Work to be completed = Which lines in the entries below contain the word "Sandalia"? Copy each of them.
....................
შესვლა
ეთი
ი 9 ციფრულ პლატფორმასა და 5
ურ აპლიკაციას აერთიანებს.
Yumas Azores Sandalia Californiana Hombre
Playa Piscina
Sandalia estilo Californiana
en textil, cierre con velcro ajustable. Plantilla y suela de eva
....................
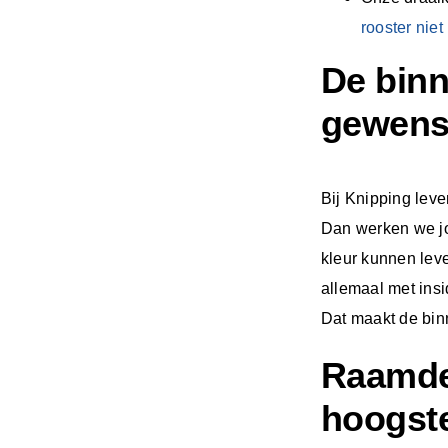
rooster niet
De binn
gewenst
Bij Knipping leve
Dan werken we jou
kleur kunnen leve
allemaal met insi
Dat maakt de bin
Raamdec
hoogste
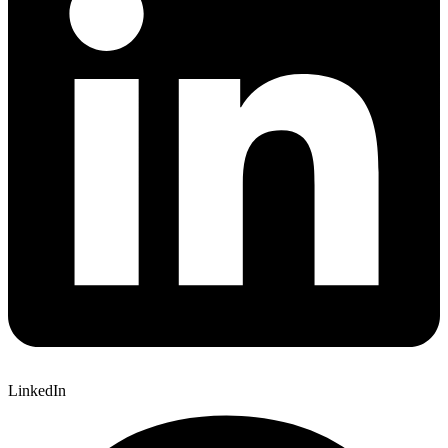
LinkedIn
....................
Solution for this exercise =
Yumas Azores Sandalia Californiana Hombre
Sandalia estilo Californiana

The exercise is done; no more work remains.